When we are together, the trend towards open office plans makes intimacy very difficult. Again, I, and most of my colleagues, had offices, big and small, during most of my work years. It allowed me to come to them, close the door, and talk about things that I could never bring up in an open office plan. Or vice versa. It is why we are still so close. It isn’t clear to me that the current in-office experience encourages that kind of connection now.

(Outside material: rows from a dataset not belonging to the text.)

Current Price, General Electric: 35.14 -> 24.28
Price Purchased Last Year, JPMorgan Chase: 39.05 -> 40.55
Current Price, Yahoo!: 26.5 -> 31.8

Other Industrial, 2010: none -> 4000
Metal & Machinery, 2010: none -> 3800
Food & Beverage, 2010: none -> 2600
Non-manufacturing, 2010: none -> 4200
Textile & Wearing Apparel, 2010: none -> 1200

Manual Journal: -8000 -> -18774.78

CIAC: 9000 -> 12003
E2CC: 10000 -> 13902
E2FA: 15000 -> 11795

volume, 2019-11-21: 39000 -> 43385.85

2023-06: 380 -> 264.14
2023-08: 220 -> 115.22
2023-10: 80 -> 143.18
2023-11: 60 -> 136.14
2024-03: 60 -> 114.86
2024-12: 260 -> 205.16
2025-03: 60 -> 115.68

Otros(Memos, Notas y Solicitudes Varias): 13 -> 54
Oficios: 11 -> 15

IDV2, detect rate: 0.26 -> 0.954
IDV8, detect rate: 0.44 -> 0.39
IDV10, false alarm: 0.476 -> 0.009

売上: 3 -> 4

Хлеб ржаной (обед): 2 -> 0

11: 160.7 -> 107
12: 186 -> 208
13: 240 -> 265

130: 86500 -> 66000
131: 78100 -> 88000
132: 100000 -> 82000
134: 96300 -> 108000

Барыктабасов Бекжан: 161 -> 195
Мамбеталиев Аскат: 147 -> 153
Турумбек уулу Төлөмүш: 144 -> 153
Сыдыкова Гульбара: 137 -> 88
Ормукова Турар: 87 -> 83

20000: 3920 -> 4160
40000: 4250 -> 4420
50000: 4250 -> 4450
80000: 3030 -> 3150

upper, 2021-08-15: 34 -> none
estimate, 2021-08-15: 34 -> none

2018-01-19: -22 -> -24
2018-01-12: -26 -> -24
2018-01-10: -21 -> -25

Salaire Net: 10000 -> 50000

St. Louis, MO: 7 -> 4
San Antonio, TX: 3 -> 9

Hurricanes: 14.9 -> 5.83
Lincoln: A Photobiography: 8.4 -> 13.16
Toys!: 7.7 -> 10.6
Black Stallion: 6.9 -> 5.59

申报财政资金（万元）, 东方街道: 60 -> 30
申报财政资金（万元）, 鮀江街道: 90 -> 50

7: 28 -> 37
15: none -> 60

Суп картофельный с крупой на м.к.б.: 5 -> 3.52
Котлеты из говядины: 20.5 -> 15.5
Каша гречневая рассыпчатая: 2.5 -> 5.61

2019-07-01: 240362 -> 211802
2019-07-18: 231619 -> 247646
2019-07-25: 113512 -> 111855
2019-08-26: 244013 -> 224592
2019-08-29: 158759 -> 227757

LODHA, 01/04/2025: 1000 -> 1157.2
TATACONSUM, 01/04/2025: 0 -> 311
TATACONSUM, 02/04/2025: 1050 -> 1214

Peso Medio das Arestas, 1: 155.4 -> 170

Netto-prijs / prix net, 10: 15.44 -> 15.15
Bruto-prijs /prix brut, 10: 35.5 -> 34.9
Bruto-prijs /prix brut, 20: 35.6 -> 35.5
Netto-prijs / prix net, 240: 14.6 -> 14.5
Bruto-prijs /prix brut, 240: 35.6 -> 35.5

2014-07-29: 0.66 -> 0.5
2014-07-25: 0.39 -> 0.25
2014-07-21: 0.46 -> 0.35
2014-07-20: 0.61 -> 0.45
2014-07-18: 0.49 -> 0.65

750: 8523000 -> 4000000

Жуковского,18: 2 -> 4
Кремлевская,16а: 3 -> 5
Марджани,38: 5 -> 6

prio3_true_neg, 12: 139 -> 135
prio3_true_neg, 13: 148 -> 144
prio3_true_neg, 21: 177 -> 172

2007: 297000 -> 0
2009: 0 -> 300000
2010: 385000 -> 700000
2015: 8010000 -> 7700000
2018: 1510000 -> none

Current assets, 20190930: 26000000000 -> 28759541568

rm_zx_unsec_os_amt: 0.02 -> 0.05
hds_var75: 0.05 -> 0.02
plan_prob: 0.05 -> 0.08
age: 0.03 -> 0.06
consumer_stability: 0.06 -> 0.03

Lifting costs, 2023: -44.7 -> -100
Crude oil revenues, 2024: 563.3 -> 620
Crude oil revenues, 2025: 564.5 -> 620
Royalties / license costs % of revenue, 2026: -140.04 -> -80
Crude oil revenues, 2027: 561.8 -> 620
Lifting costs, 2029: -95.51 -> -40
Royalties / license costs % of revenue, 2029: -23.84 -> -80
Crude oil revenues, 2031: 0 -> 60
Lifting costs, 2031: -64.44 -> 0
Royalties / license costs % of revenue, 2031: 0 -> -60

The business world is disconnected in its very function. Before Milton Friedman convinced everyone that a corporation’s only purpose was to increase shareholder value, companies considered various stakeholders: employees, local community, customers, etc. in deciding how to operate their business. These are all people! But shareholders? They are essentially faceless, and often investment funds. Now of course if you trace it all back, it is people, but management is pretty disconnected from many of them. It’s all about numbers and share price. The analysts who influence share price are real people, and management makes an effort to stay connected to them. But they are a very limited and idiosyncratic population.
I often wonder how some Private Equity companies essentially loot their acquisitions, loading them up with debt, paying themselves fees and dividends, taking out sufficient cash for a great ROI, and then walking away when the company goes bankrupt. I think the answer is that it is just numbers on a spreadsheet and they are disconnected from the actual human impact.
Another example. (H/T HTM) Entertainment. Netflix and the streaming services are clearly an alternative to going to a movie theater, or really any theater. Movies in the theater are a social experience. Movies at home… less so. We all know someone who doesn’t go to sporting events or movie theaters because they prefer watching from their living room couch. Maybe that someone is you?
All of this disconnection serves to undermine our affective empathy, our ability to feel what others feel. I think it’s why many support Trump’s, in my view, heartless policies, to cut health care and food assistance for the poor, to split families up with deportation, to reduce overseas medical aid that will result in hundreds of thousands of excess deaths, to… nevermind, you know. Indeed, it does seem like Trump and Musk think empathy is for suckers.
I disagree.
Empathy is the core of civilization. If we cannot feel for our fellow humans, if we cannot both understand them and care about them, we are living in a pretty horrible world. Lives will be “nasty, brutish, and short.”
The fix is simple. Spend more time with people. Stop bunkering down with your phone, and get out in the real world. Connect! Embrace the diversity of culture, life experience, and perspective that you can find out there. You may not agree, or even like everything you find, but you will be engaging with real people, and when you do that you will be building empathy skills for yourself, and them. Clearly we need more of that.
Nannies are still an in-person gig..
As always, a very thoughtful, smart piece. Thanks for writing it
There are a lot of people who have vested interests in dividing us from one another. Politicians and officeholders are certainly one group, but also media companies, influencers, podcasters, and all the others who earn fame and fortune by commenting on politics and social issues. How to get more attention? Make viewers/readers/listeners angry and fearful. Give them "others" to hate and fear. Like JD Vance talking about ordo amoris, tell them it's right and moral to have a rank order of who is worthy of love. The end result after decades of propaganda telling people that there are groups out there, including their fellow Americans who are intent on "destroying" this country, is that it's easy for many people to sign on for the cruelty if its aimed at the destroyers. I don't know the path out of this, but this is where we are in 2025 in the United States.